ONT Tools normally requires a File of Filenames (FoF) to associate sample IDs and raw data locations. By default, the pipeline will look for a file named sample_run_table.tsv
in the working directory (can be changed in options file). The FoF must be a Tab separated text file with two or three columns:
- Sample ID
- Data folder
- (Optional) Barcode
The sample ID can be defined by the user and will be used for output files and reports. The data folder should be in ONT run folder format and contain subfolders for fail
and pass
reads. The sequencing summary file must be located directly in this folder.
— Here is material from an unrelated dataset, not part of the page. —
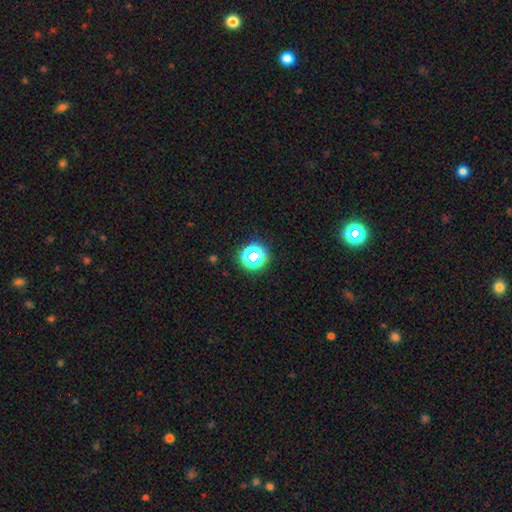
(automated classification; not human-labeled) This appears to be a star or artifact, not a galaxy (49%).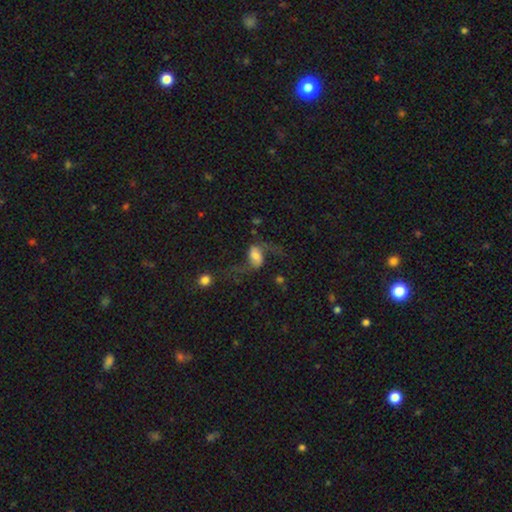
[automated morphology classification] type=featured or disk (60%); edge-on=no (96%); bar=weak (42%); spiral arms=yes (87%); winding=loose (88%); arm count=2 (90%); bulge=moderate (34%); merging=none (45%).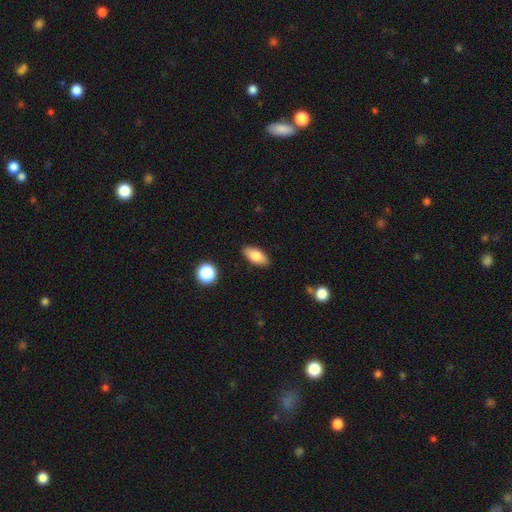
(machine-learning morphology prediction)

Other folder structures, for an example a raw folder containing only FASTQs should work but might be buggy. The barcode column must contain the same names as the barcode
subdirs in the run folder.
A single sample can have multiple data folders, this is used when multiple flowcells were used for the same sample, or if the sequencer created multiple runfolders because of interruptions. In this case there are multiple rows with the sampleID.
SampleID | Folder |
---|---|
a0001 | /mnt/ontdata/run_20201205 |
a0001 | /mnt/ontdata/run_20201205_restarted |
a0002 | /mnt/ontdata/run_20201206 |
Multiple samples can be sequenced in the same run using barcodes. Normally, the raw_data folder already containes subfolders for the different barcodes. In this case, the FOFN should contain folder locations to the correct barcode subdirectories.
SampleID | Folder | Barcode |
---|---|---|
a0001 | /mnt/ontdata/run_20201205 | barcode01 |
a0001 | /mnt/ontdata/run_20201205_restarted | barcode01 |
a0002 | /mnt/ontdata/run_20201205 | barcode02 |
A separate PycoQC will be created for each row in the Filelist.
The paths in the Folder column can be absolute or relative to the working directory. They will be searched recursively for all files ending with .fastq
, .fastq.gz
, .fq
, .fq.gz
and combined into a single compressed FastQ file in the sample directory.
By default, subfolders with the name failed
will be excluded from the search. This behaviour can be changed by setting use_failed_reads = True
in the config.yaml
file.
Of there is no valid FoF input, ONT Tools tries to gather Sample_IDs from existing folders. In this case, every Folder with a Sample_
suffix will be searched for possible ONT analyses.